Dort griff Schieferdecker etwas später selbst zum E-Bass, um im Quartett mit Marius Holland (Klavier), Thomas Rosiwal (Schlagzeug) und Stargast Julian Wasserfuhr „Tutto“, eine Komposition aus dessen Heimatstudio zu spielen. Der Trompeter gastierte bereits zum dritten Mal an der Universität Bamberg und tat dem Ensemble auch dieses Mal außerordentlich gut. Wasserfuhr vollführte atemlose Sprints auf seinem Instrument, ohne die samtige Note zu verlieren, die ihn klanglich wunderbar kompatibel machte, wo immer er sich am Solomikrofon einflocht oder mit zwei Kollegen aus der Uni-Bigband in Impro-Wettstreit trat.

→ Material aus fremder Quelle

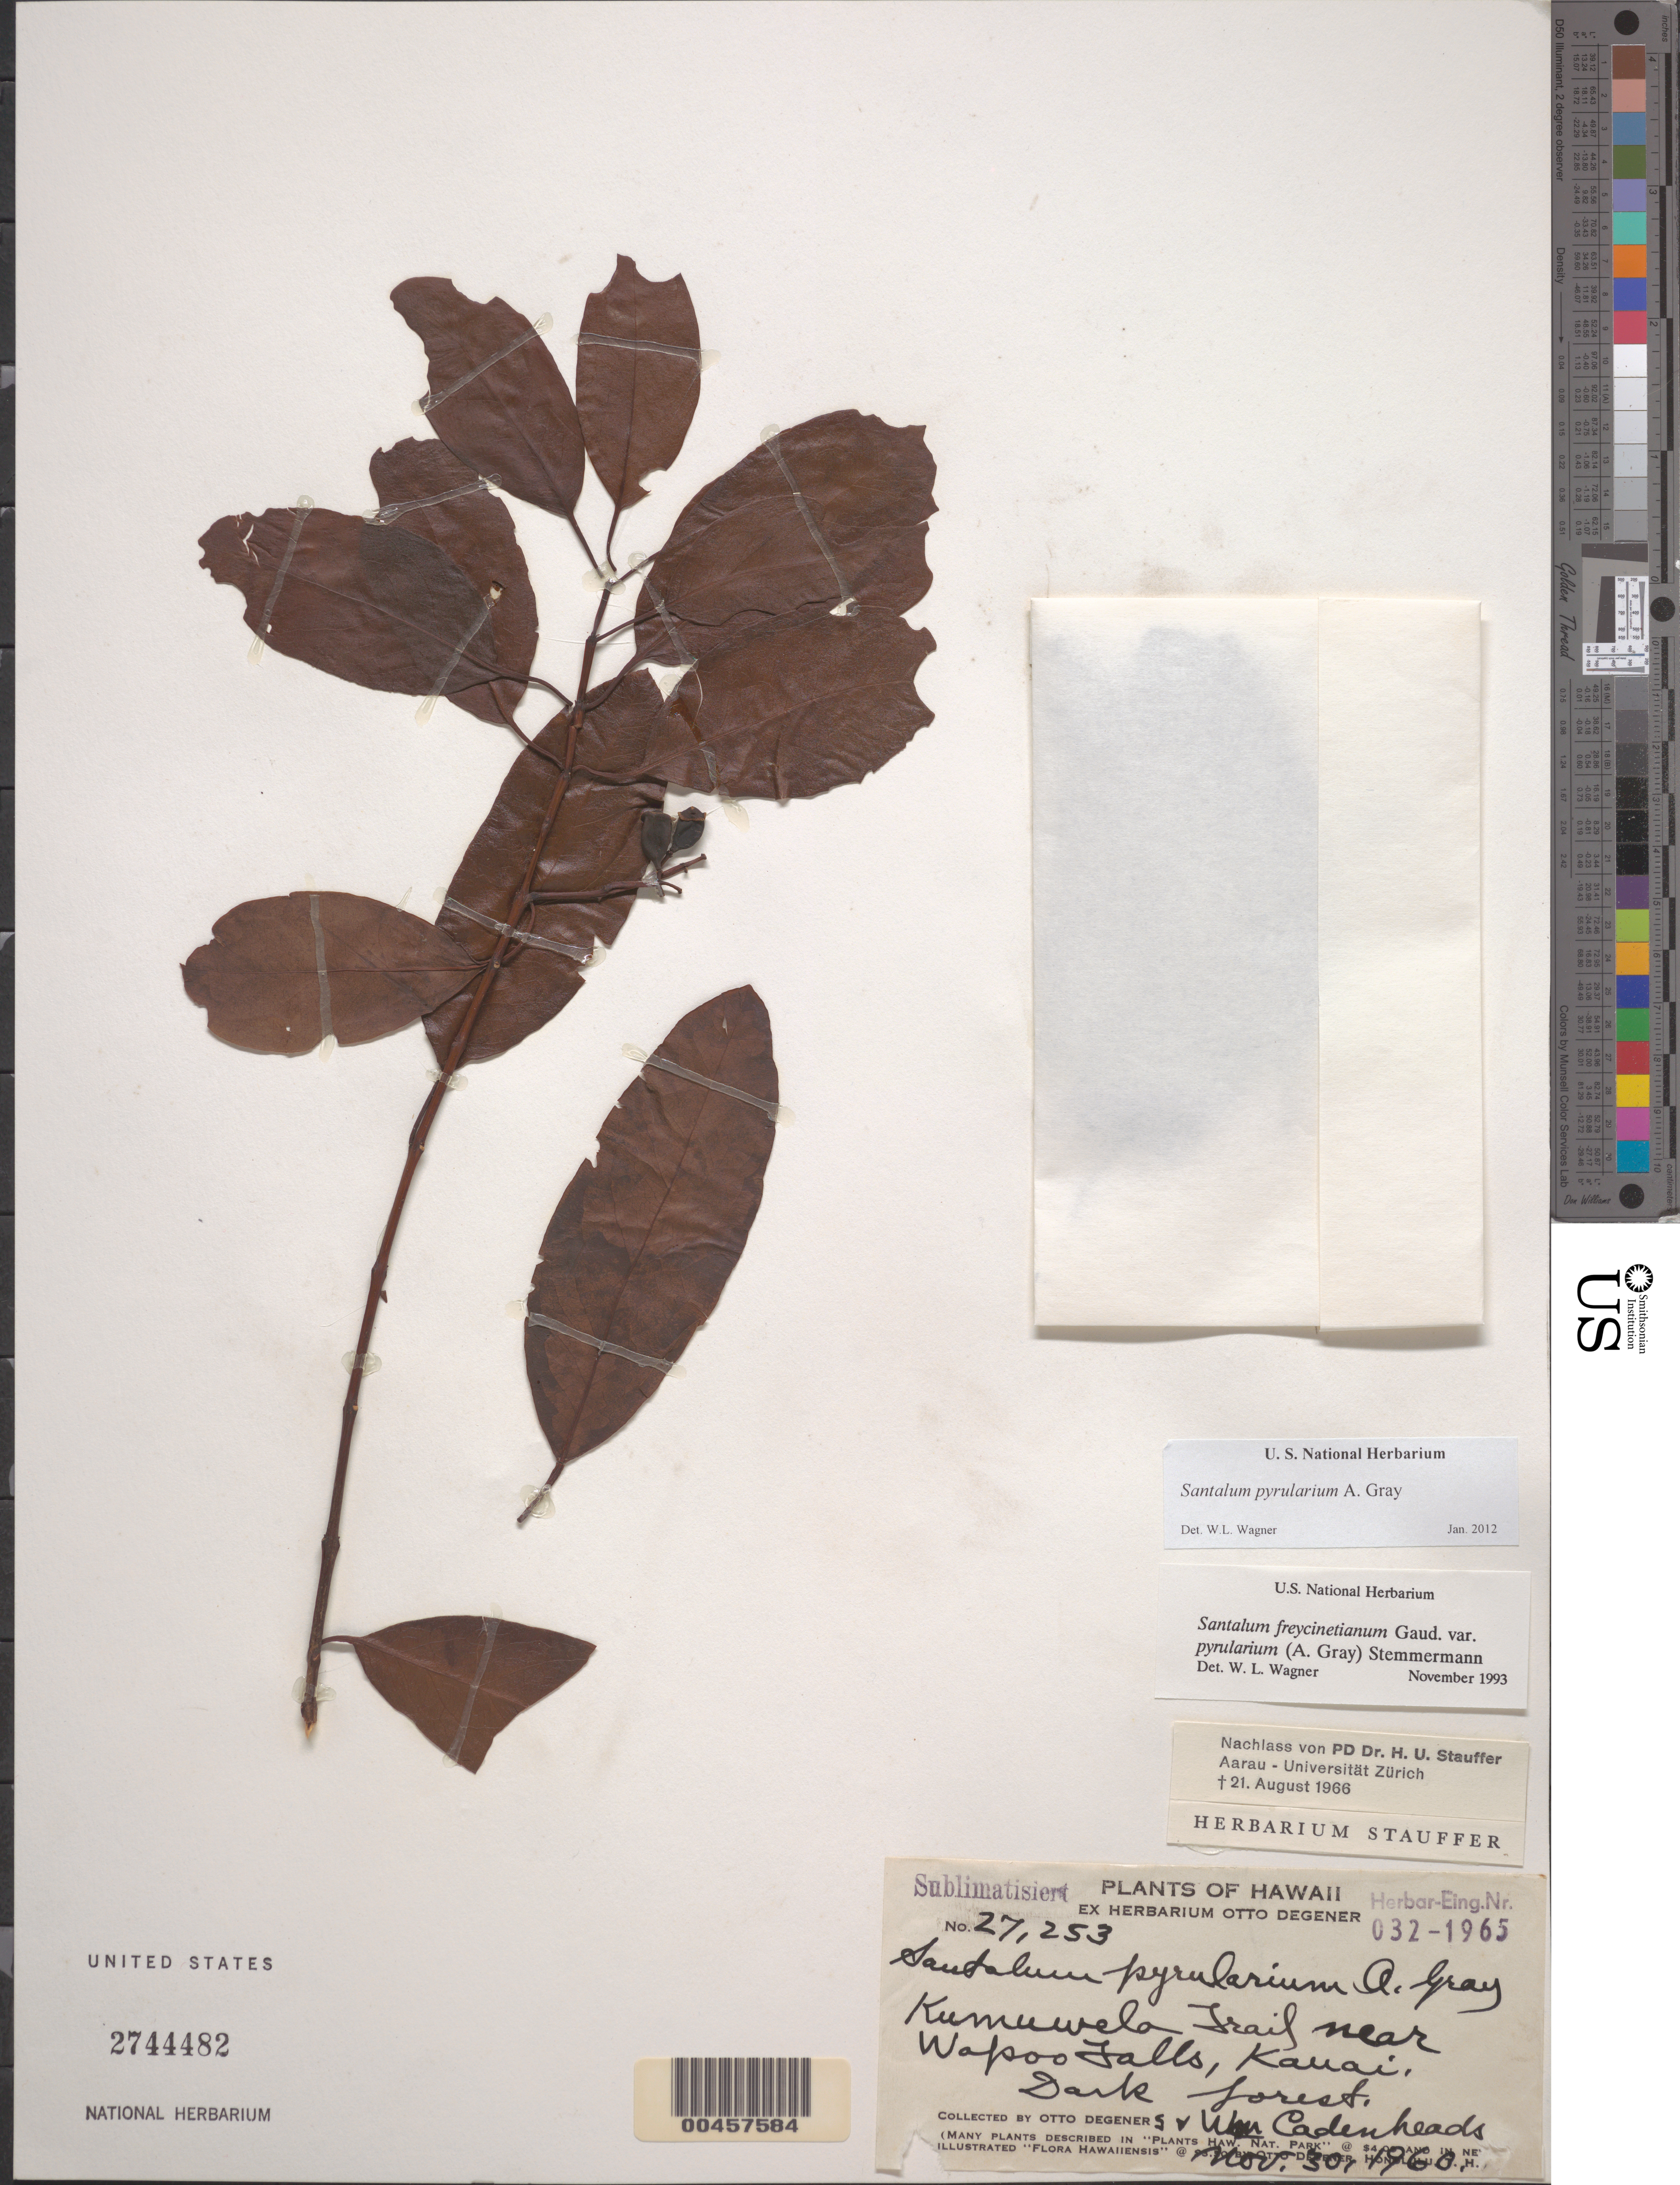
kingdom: Plantae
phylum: Tracheophyta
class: Magnoliopsida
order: Santalales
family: Santalaceae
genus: Santalum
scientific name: Santalum pyrularium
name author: A. Gray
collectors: O. Degener, O. Degener & W. Cadenheads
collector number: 27253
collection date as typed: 30 Nov 1960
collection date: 1960-11-30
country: United States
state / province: Hawaii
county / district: Kauai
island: Kaua'i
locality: Kumuwela Trail near Wapoo Falls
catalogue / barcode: US 2744482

Um einem alten Klischee zu genügen, endet eine Familienfeier mit dem Großvater, der lebhaft von alten Zeiten erzählt und eine begeisterte Zuhörerschaft mit leuchtenden Augen um sich schart. Diese Rolle übernahm – gerne und gut – Roland Kocina, Gründer und langjähriger Leiter der Band, mit dem verschmitzten Klarinettenklang aus Benny Goodmans „Sing, Sing, Sing“. Bemerkenswert, dass auch mit einem Instrument von vergleichsweise sanfter Gangart im Saal die gesunde Fiebrigkeit zu wecken ist, aus welcher sich wilde Drum-Solos hinaufschrauben und letzte Energievorräte der Musiker verbraucht werden.